─── SUPPLIED TEXT ───
# Where to find steak sauce??



## Vento (Dec 30, 2011)

Hi Fellow expats, 

My wife and me are no wizards in a kitchen, and back home we can buy sauce which just need have some cooking cream/milk added and warmed up, and then its ready. 

Anyone know if similar can be found here in Dubai? Ive looked in Carrefour and Lulu without luck, only thing i can find is a lot of BBQ sauce.

Thanks in advance 

Michael


----------



## BedouGirl (Sep 15, 2011)

Do you mean a packet sauce (powder) or a cook in sauce? It might help to know brand names. Safestway on Sheikh Zayed Road stocks a lot of US products. Sorry, I use an iPad and I can't see the flags so I am guessing the American bit .


----------



## hubbly_bubbly (Oct 17, 2010)

Michael.

Not to be contrarian but you don't necessarily need to be wizards. As you have to prepare (marinate) and cook the steak... let the wine breath, make a salad, boil the veggies, mash the potatoes, light the candles... might as well add a real sauce. 

Here's a recipe. Best Basic Steak Sauce Recipe | Food Republic

Plus it puts money into the local market rather than some mass manufacturer's. 

Just sayin'. Otherwise, sorry I am of no help.


----------



## Confiture (Jan 9, 2011)

Pretty sure I've seen A1 steak sauce in either Spinneys or Waitrose.


----------
─── EXERCISE INPUTS ───
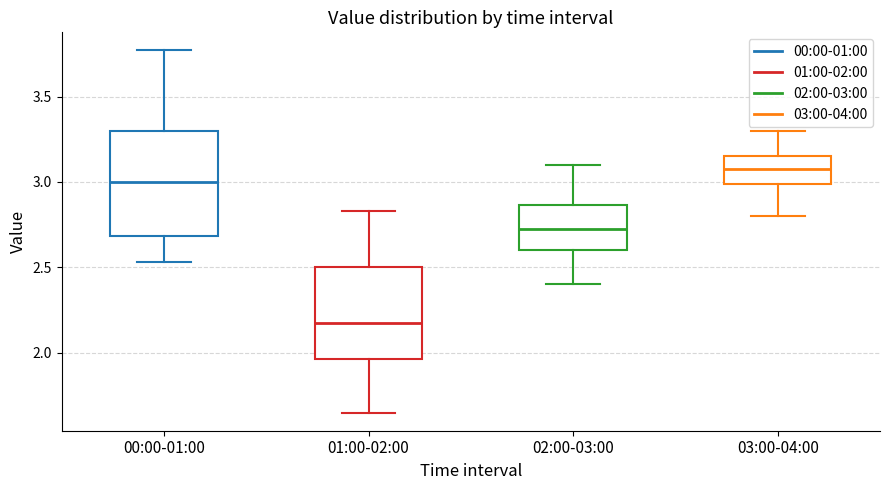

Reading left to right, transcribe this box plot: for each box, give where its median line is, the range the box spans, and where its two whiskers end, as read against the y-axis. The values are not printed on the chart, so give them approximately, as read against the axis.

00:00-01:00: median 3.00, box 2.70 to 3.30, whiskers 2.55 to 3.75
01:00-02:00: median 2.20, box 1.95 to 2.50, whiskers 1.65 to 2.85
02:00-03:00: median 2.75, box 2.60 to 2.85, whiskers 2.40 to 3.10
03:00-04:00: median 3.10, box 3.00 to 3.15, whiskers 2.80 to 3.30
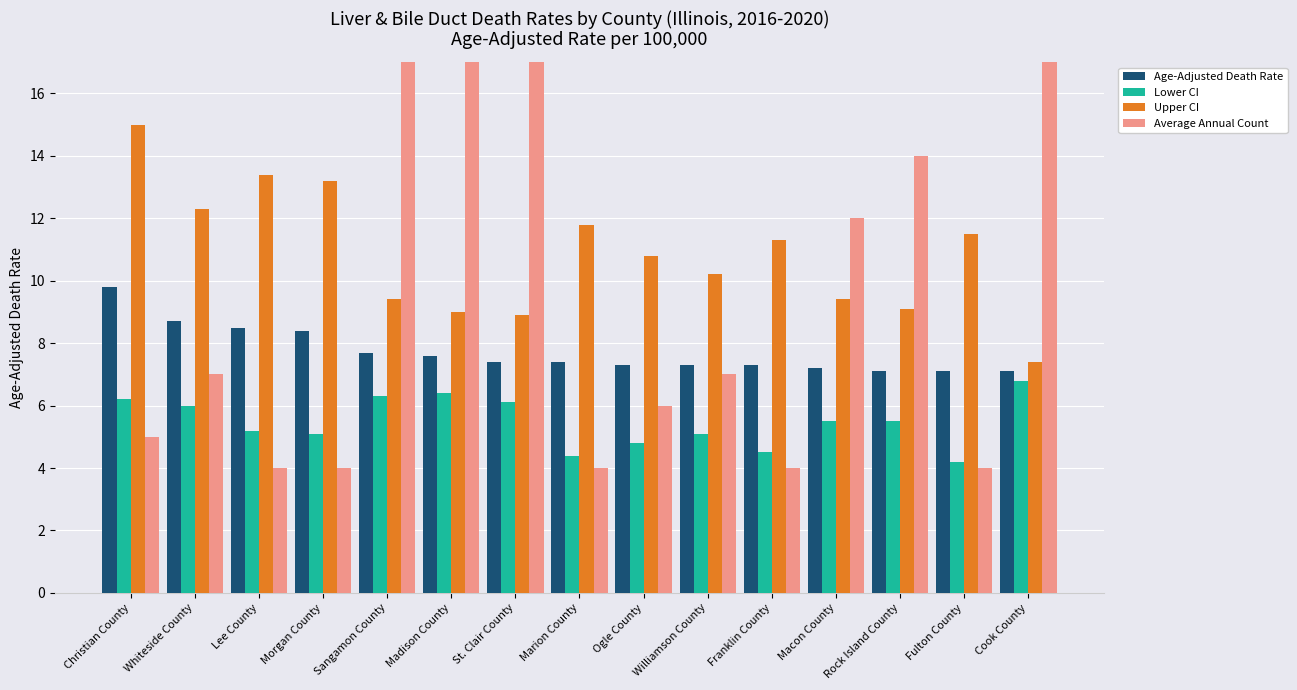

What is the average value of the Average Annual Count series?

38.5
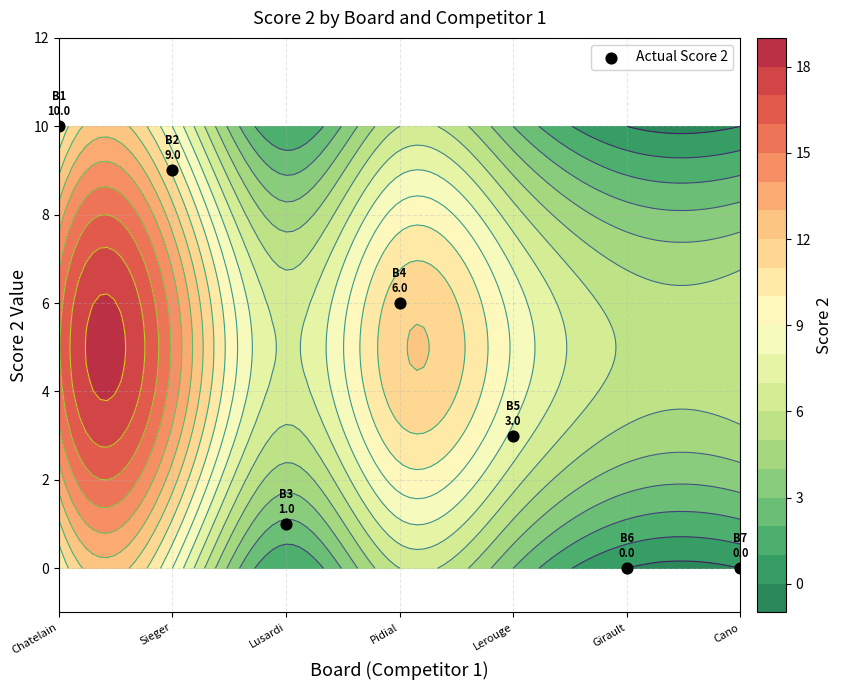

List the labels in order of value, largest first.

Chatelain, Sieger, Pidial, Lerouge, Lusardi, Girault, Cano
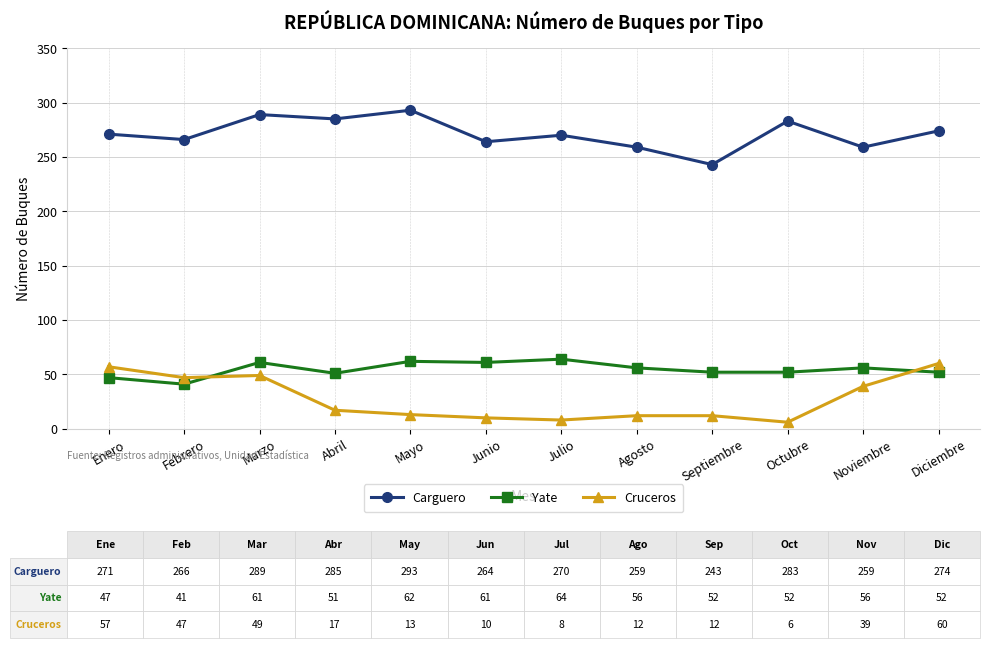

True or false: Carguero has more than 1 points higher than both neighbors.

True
───
### WORK INSTRUCTION 1
Answer these questions using the steak sauce thread.
(a) In which two stores did Vento look without luck?
(b) Which store on Sheikh Zayed Road does BedouGirl say stocks a lot of US products?
(c) Which sauce does Confiture believe was on sale in Spinneys or Waitrose?
### WORK INSTRUCTION 2
Copy the rows, starting with the line that contains "List the labels" and going on through the last line of the rows. Leave out any picture lines.
The forum thread and the rows were taken from separate sources.

### TASK RESULT 1
(a) Carrefour and Lulu
(b) Safestway
(c) A1 steak sauce

### TASK RESULT 2
List the labels in order of value, largest first.

Chatelain, Sieger, Pidial, Lerouge, Lusardi, Girault, Cano

True or false: Carguero has more than 1 points higher than both neighbors.

True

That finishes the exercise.